O que o governo tem a ver com isso? Tudo. Enquanto a imprensa finge desconhecer, o secretário-geral da Presidência, Gilberto Carvalho, comanda a balbúrdia. Ele é o chefe direto de Paulo Maldos, ex-marido da atual presidente da Funai, Marta Maria Azevedo, responsável por mais esta verdadeira bandalheira na fazenda Buritis, em Mato Grosso, em Lábrea, em Belo Monte, e perto de acontecer em Guajará-Mirim e Extrema, além da incorporação da reserva extrativista de Ouro Preto do Oeste e da reserva ambiental Pakáas Nova, essas duas em discussão na Justiça. A Justiça suspendeu a reintegração de posse, conforme queria o governo. O jornalista Reinaldo Azevedo observa que os índiosEntão ficamos assim: os índios invadiram a área contra a lei, destruíram a sede da propriedade, responderam à ação da polícia a bala, receberam autoridades a tiros — e atiraram para matar, o que só não aconteceu porque os policiais usam colete de proteção —, rasgaram o mandado de reintegração e disseram: “Daqui não saímos”. Índios, porque índios, podem ignorar a Justiça brasileira? Não podem.
Rui Fabiano lembra que não é de bom tom, nem muito menos progressista ou politicamente correto afrontar a causa indigenista. Afinal, o Brasil pertencia aos índios e lhes foi tomado pelo invasor europeu. Deve-lhes, portanto, eterna reparação, que, diga-se, não tem sido negligenciada. A Constituição Federal dedica-lhes todo um capítulo (o oitavo), com dois artigos (o 231, com sete incisos, e o 232), garantindo-lhes direito originário sobre suas terras. Nenhum outro segmento da população desfruta de tal regalia. Além de dispor de um órgão federal só para atendê-los, a Funai, e outro, a Funasa, para lhes dar assistência médica e sanitária, podem ainda, como os demais cidadãos, utilizar os serviços do SUS (o que não chega a ser sedutor).
Apesar de todo esse assistencialismo, cuja justeza aqui não se discute (não é o ponto), os porta-vozes da causa insistem no abandono desses brasileiros e acham insuficientes as terras que já lhes foram demarcadas. E aí começa a ocultação de dados, vitais para que o tema seja posto em suas devidas proporções. Os índios são, os maiores latifundiários do país, embora continuem pobres e carentes, mesmo dispondo de mais de cem mil ONGs (uma para cada oito índios) a eles devotadas. Tais paradoxos, claro, não frequentam as discussões públicas do tema. São inconvenientes. Os recentes conflitos, envolvendo produtores rurais e índios, não decorrem, como se sustenta, da tentativa de reduzir ou subtrair suas terras. Trata-se do contrário: a Funai quer ampliá-las, ainda que sem base legal, incitando invasões de fazendas. Acha insuficientes os 13% já demarcados e quer estendê-los para 20%.
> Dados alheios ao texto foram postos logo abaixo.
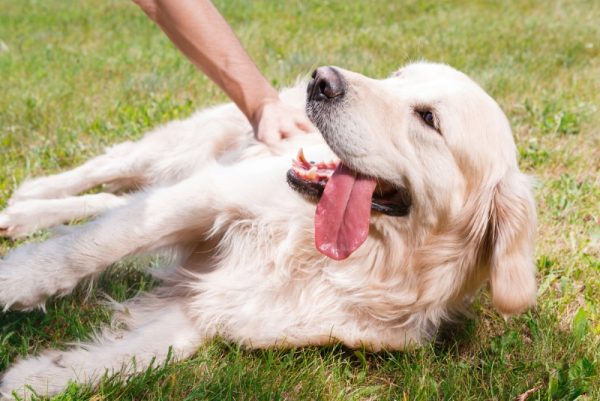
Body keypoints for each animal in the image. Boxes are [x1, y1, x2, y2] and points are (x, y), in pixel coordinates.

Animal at [0, 61, 536, 396]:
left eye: (428, 118)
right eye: (398, 76)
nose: (323, 80)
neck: (347, 260)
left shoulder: (219, 303)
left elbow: (138, 354)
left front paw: (37, 378)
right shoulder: (211, 192)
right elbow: (82, 250)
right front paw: (13, 283)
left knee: (113, 197)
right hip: (183, 147)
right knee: (107, 171)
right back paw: (27, 200)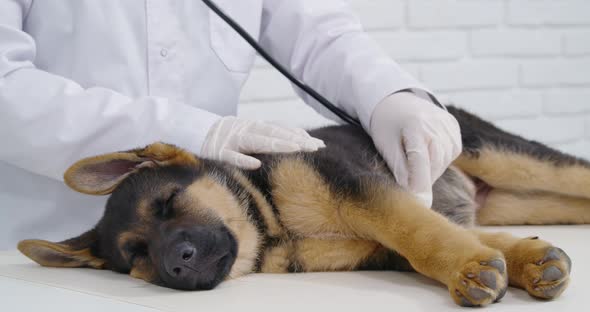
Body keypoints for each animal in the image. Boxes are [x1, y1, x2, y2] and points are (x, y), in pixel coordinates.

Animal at [16, 106, 584, 306]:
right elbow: (448, 236)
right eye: (136, 255)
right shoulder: (381, 241)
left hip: (506, 158)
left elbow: (422, 234)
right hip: (522, 200)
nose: (176, 261)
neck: (271, 220)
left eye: (168, 202)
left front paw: (471, 270)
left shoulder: (367, 194)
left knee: (578, 174)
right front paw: (528, 261)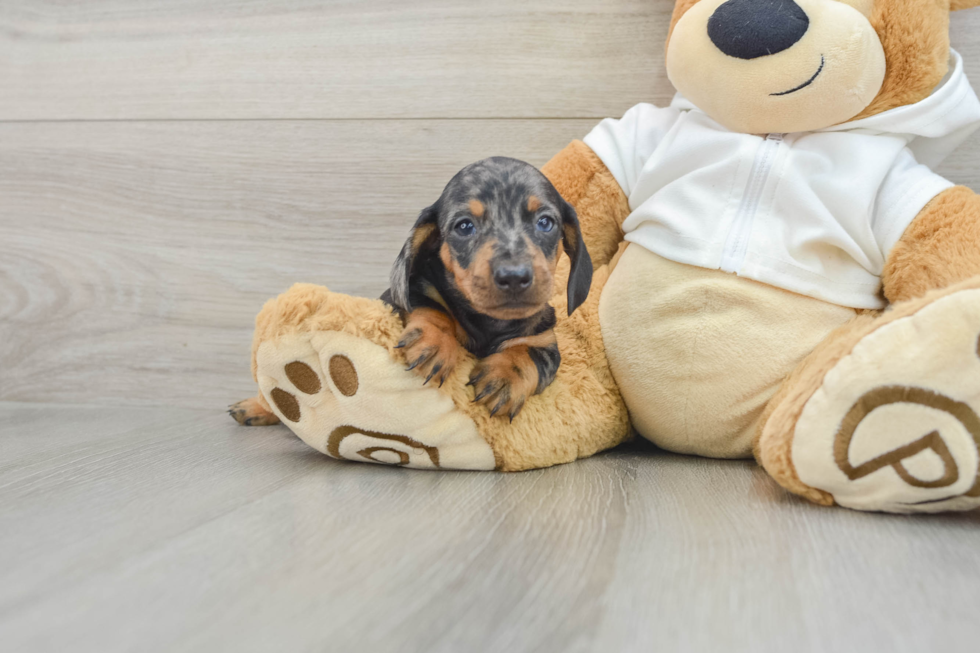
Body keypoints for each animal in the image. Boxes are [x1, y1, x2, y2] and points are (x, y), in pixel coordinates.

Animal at [384, 156, 592, 420]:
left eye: (545, 223)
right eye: (464, 226)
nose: (514, 276)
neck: (492, 322)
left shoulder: (545, 342)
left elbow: (530, 354)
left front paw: (507, 375)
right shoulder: (409, 290)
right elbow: (431, 304)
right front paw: (435, 339)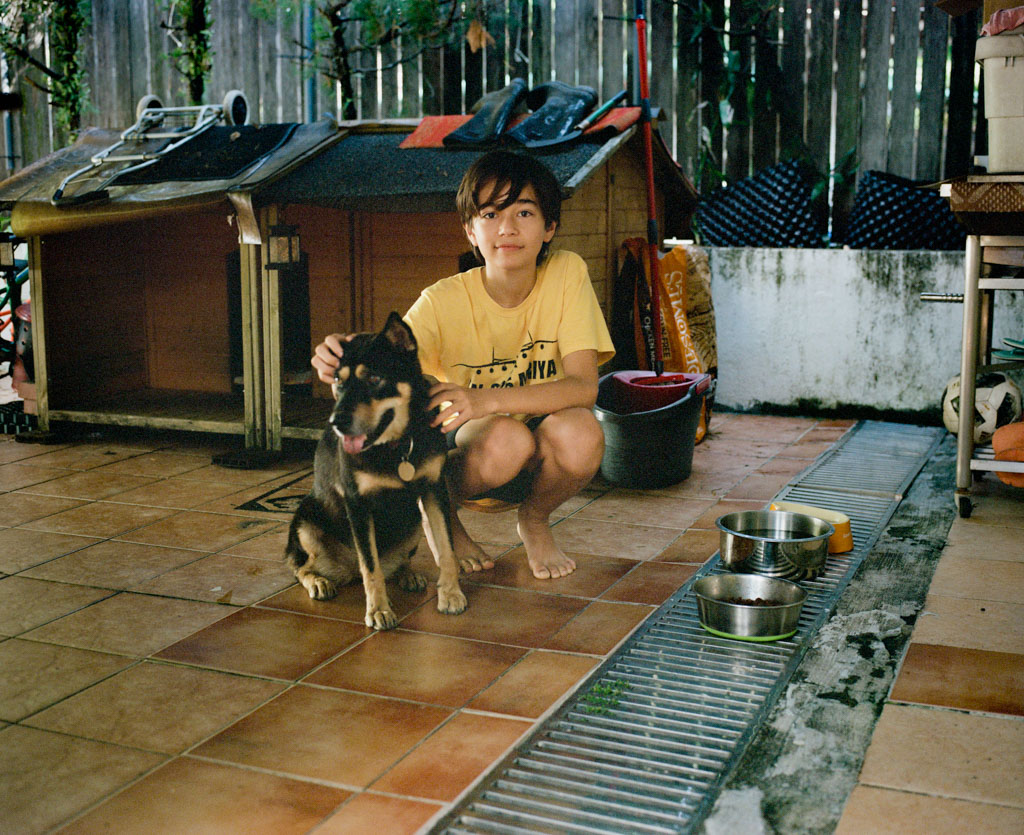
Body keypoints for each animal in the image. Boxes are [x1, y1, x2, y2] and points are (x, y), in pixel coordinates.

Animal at [284, 312, 467, 630]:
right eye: (338, 381)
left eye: (373, 378)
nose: (336, 422)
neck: (398, 445)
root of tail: (346, 570)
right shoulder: (358, 504)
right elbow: (371, 567)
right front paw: (379, 610)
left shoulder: (434, 490)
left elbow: (446, 548)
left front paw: (451, 594)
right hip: (305, 521)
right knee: (301, 566)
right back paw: (318, 581)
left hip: (413, 523)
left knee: (396, 562)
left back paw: (407, 574)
O Conselho Missionário Indigenista (CIMI), coadjuvante da Funai na defesa de um índio eternamente primitivo, ente da natureza – como as onças e as capivaras -, quer mais: além das áreas que a Funai já relacionou, pretende incluir outras 322. O resultado são os conflitos, em que os índios, massa de manobra de uma antropologia retrógada e ideológica, se expõem à violência e não melhoram sua condição. Os proprietários da fazenda Buritis, em Mato Grosso do Sul, cenário do conflito em que um índio terena morreu em confronto com a polícia, têm documentação de posse datada de 1927 – e desde então nenhum índio aparecera por lá para postular a propriedade em nome dos seus ancestrais.
No mesmo dia dos conflitos na fazenda Buritis, índios mundurucus voltaram a invadir o canteiro de obras da hidrelétrica de Belo Monte, para reclamar de invasão de suas terras. Ocorre que suas terras ficam a 800 quilômetros dali. Alguém os organizou e os embarcou em ônibus, numa viagem de 24 horas, para um protesto que paralisou as obras e pôs em risco a segurança dos trabalhadores e dos próprios índios, que chegaram armados e dispostos a brigar.
Não foi a primeira e nem provavelmente será a última tentativa de usar os índios para embargar uma obra que, embora o governo federal a considere vital para o desenvolvimento da região, a Funai, a ele (em tese) subordinada, discorda. Cada dia de obra paralisada em Belo Monte custa R$ 10 milhões do nosso dinheiro. Esse prejuízo, desde o início da obra, em 2011, já chega a R$ 1 bilhão. E não é fato isolado. Por aí se vê que há algo mais que devoção antropológica ou desejo de reparação em pauta. Há, sim, interesses, e graúdos, que passam ao largo da discussão do tema e são ignorados pela sociedade brasileira.